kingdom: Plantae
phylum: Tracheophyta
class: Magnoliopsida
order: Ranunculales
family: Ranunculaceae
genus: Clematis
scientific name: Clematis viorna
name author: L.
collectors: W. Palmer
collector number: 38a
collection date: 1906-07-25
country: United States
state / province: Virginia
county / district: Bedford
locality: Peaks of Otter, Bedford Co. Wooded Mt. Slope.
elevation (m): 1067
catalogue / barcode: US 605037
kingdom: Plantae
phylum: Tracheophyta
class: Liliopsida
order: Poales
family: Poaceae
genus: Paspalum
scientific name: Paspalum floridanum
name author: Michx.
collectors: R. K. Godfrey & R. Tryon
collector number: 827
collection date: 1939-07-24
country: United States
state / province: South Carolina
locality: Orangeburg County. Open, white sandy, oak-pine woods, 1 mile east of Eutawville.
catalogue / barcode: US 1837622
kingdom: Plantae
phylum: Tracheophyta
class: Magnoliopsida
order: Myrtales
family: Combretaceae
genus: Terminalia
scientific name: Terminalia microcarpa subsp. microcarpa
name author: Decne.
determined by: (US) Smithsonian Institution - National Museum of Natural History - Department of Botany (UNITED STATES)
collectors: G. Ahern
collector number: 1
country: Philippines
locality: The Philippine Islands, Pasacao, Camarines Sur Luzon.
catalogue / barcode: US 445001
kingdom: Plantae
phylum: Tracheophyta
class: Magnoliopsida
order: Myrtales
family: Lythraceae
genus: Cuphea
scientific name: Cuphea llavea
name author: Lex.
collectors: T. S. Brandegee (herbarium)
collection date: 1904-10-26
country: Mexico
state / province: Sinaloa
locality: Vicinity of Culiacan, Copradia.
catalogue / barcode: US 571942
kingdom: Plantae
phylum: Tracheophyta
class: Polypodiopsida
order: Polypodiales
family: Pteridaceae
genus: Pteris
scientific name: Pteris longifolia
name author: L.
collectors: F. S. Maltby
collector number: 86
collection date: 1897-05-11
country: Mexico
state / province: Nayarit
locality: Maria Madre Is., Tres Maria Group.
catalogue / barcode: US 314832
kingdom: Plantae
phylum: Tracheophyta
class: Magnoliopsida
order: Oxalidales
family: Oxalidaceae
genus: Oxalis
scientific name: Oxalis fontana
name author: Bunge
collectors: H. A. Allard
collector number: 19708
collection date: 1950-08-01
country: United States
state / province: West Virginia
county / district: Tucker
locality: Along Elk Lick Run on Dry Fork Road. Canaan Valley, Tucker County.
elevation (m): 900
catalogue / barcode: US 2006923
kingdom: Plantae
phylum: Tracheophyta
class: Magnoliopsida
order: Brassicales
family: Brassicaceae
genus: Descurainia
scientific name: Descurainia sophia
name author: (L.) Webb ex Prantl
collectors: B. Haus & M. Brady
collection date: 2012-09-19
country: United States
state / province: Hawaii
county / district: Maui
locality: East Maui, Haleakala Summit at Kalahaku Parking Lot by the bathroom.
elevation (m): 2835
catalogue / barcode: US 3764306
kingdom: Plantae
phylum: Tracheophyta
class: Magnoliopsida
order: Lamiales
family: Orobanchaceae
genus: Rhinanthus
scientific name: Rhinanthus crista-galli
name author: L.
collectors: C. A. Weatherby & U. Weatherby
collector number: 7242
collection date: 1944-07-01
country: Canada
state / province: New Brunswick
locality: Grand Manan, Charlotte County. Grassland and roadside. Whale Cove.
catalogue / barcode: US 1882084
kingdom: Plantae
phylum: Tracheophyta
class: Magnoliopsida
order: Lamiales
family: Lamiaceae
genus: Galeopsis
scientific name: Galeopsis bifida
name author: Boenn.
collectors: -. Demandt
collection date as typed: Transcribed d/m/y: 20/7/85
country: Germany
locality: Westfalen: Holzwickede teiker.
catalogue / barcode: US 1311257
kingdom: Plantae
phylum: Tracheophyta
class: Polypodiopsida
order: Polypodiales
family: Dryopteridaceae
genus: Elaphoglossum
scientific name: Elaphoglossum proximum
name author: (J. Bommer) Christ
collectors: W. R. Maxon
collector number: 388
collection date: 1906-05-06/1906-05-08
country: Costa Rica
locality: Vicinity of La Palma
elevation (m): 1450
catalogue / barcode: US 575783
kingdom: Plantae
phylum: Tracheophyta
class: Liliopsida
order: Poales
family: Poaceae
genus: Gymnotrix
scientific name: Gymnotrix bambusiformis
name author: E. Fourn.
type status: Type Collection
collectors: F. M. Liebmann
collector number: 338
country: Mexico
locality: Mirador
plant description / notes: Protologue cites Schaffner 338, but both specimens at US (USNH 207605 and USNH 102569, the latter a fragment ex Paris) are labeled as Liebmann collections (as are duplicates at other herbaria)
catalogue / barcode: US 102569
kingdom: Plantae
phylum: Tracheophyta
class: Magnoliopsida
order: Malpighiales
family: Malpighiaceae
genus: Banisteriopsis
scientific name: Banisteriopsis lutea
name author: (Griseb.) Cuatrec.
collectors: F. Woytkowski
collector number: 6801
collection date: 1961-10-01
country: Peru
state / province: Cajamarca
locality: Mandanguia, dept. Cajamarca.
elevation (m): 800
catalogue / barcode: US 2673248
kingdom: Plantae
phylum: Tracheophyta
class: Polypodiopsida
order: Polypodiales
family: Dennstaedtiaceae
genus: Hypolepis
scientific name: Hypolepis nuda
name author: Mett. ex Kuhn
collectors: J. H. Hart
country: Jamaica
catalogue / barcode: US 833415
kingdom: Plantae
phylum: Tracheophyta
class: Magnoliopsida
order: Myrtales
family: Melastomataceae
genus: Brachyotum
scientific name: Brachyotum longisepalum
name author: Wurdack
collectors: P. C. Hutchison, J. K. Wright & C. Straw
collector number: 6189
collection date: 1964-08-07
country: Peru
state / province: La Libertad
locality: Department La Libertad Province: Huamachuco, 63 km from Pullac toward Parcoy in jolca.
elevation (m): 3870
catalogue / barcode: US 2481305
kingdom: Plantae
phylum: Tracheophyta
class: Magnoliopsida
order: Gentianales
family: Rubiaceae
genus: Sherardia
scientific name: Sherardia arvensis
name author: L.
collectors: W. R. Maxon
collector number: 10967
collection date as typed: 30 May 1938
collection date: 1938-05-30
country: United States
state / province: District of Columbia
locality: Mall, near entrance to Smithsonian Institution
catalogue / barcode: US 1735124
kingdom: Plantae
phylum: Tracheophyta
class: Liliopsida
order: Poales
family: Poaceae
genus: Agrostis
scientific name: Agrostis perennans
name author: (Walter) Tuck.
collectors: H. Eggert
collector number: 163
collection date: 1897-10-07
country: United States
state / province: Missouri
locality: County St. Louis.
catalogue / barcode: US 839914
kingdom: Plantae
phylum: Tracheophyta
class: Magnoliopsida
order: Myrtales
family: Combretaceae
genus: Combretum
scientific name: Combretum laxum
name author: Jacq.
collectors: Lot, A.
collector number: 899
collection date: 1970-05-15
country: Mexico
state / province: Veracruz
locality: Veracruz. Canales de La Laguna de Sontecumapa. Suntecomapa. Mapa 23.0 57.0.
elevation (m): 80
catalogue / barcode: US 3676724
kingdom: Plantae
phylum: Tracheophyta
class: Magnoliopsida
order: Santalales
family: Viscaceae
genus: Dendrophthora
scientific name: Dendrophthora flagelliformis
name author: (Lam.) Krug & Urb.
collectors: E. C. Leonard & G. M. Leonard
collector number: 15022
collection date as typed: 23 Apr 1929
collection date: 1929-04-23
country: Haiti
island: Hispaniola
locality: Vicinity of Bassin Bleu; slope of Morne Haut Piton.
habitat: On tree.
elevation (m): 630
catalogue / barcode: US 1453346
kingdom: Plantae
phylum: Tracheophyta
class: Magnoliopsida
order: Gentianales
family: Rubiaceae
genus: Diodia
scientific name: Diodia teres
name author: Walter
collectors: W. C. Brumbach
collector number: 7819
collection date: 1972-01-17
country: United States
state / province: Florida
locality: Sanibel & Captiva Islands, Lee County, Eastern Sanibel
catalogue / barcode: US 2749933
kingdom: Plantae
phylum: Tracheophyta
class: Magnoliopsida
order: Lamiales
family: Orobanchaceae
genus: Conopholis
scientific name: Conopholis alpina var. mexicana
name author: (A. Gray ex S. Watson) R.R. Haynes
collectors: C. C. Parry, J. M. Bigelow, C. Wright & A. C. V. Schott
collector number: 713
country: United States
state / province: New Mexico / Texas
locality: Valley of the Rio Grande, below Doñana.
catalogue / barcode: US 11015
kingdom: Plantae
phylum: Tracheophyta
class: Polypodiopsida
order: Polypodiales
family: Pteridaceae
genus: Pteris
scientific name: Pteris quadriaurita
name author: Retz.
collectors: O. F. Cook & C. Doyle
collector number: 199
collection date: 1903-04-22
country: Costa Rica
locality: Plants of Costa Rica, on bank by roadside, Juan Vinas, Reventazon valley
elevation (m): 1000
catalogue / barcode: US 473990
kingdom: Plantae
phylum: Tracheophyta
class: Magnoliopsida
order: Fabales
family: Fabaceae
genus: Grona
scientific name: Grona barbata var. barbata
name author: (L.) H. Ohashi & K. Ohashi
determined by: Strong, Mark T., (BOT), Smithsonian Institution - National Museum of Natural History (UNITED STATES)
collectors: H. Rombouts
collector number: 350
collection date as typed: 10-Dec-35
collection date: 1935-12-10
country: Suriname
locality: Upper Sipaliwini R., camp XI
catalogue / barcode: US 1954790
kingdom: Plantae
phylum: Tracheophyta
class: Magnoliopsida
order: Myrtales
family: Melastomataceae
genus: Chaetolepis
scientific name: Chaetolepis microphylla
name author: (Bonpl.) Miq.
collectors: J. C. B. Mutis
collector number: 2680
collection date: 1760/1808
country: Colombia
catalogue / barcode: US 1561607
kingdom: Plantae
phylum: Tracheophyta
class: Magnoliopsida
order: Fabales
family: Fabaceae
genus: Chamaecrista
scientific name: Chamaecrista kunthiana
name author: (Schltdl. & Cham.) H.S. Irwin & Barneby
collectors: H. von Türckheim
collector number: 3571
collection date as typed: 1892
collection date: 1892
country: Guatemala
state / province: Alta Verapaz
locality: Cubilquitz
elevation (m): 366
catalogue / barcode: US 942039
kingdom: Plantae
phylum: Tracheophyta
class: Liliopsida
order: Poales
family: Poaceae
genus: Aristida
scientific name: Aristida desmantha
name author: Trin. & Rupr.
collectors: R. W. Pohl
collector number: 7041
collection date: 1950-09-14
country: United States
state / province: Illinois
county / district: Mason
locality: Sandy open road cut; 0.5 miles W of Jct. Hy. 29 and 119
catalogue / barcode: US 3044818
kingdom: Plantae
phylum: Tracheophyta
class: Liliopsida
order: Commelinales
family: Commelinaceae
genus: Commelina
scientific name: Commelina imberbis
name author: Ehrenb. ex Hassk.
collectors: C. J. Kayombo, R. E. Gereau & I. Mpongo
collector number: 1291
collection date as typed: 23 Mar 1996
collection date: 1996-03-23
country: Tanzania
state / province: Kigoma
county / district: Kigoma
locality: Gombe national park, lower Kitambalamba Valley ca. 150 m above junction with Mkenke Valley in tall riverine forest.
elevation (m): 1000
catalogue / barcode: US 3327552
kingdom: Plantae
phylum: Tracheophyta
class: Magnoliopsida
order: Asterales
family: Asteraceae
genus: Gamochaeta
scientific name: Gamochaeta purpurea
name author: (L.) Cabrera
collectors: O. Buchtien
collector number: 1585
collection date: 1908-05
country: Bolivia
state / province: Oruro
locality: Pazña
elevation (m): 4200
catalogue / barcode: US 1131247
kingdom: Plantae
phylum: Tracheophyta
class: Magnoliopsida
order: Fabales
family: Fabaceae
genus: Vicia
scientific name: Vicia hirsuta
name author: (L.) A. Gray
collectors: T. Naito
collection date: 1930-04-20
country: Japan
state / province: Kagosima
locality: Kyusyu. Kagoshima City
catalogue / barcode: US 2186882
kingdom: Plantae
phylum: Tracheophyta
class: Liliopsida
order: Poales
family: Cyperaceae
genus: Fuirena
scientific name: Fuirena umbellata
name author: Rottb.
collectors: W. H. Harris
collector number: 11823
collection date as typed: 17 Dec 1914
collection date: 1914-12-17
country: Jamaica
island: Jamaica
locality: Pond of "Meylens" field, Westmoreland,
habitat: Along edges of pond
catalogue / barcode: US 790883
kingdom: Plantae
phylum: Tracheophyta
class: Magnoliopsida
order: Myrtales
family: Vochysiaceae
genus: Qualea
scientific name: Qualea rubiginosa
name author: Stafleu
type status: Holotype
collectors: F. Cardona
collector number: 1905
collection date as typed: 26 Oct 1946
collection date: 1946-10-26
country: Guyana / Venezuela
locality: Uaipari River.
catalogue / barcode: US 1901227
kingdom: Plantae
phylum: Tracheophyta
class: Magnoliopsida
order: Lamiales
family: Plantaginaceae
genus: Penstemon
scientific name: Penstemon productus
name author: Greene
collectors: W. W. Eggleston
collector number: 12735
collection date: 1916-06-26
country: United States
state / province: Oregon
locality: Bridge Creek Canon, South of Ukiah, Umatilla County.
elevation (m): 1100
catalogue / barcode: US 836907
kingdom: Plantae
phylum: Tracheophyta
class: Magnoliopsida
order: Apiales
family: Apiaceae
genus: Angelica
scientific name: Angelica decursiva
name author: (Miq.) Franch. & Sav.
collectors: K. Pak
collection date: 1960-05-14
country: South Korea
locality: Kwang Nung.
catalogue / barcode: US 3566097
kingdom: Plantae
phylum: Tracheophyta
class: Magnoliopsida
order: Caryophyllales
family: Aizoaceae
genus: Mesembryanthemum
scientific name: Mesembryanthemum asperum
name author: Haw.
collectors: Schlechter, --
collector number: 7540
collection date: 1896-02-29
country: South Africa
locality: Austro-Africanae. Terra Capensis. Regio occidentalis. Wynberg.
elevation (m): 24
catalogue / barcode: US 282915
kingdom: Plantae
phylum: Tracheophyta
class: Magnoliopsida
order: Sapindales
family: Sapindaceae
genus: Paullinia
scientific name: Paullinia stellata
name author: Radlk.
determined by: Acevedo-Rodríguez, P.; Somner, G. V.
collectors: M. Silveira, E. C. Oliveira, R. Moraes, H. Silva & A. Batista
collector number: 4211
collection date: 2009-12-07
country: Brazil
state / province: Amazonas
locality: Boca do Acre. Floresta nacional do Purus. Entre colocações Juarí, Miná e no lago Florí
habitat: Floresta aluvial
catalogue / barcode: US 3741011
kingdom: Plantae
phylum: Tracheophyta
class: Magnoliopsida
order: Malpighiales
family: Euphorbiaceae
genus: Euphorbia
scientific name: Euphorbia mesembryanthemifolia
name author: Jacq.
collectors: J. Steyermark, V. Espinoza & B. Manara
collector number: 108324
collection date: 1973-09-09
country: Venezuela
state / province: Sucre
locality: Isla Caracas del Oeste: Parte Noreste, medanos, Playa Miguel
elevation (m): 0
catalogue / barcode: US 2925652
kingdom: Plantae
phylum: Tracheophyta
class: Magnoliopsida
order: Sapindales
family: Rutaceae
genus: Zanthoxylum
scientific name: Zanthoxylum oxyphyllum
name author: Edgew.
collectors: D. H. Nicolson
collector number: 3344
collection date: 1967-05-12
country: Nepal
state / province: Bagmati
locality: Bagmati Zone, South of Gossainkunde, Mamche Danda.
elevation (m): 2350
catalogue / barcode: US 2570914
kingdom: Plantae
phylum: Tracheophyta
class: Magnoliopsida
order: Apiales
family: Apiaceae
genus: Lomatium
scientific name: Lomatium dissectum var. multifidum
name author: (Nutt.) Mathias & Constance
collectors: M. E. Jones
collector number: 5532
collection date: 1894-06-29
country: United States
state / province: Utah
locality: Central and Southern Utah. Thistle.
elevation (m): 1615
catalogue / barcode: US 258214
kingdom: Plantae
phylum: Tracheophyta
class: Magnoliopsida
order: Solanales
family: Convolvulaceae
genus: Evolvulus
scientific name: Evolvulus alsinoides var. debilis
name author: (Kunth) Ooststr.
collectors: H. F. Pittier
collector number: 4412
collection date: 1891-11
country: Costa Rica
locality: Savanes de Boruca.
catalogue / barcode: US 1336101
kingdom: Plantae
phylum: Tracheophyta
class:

SHORT PROBLEM:
Reproduce the lines from the first one through the line containing "collection date: 1939-07-24", substituting "collector no." for "collector number" and leaving everything else unchanged.

RESULT:
kingdom: Plantae
phylum: Tracheophyta
class: Magnoliopsida
order: Ranunculales
family: Ranunculaceae
genus: Clematis
scientific name: Clematis viorna
name author: L.
collectors: W. Palmer
collector no.: 38a
collection date: 1906-07-25
country: United States
state / province: Virginia
county / district: Bedford
locality: Peaks of Otter, Bedford Co. Wooded Mt. Slope.
elevation (m): 1067
catalogue / barcode: US 605037
kingdom: Plantae
phylum: Tracheophyta
class: Liliopsida
order: Poales
family: Poaceae
genus: Paspalum
scientific name: Paspalum floridanum
name author: Michx.
collectors: R. K. Godfrey & R. Tryon
collector no.: 827
collection date: 1939-07-24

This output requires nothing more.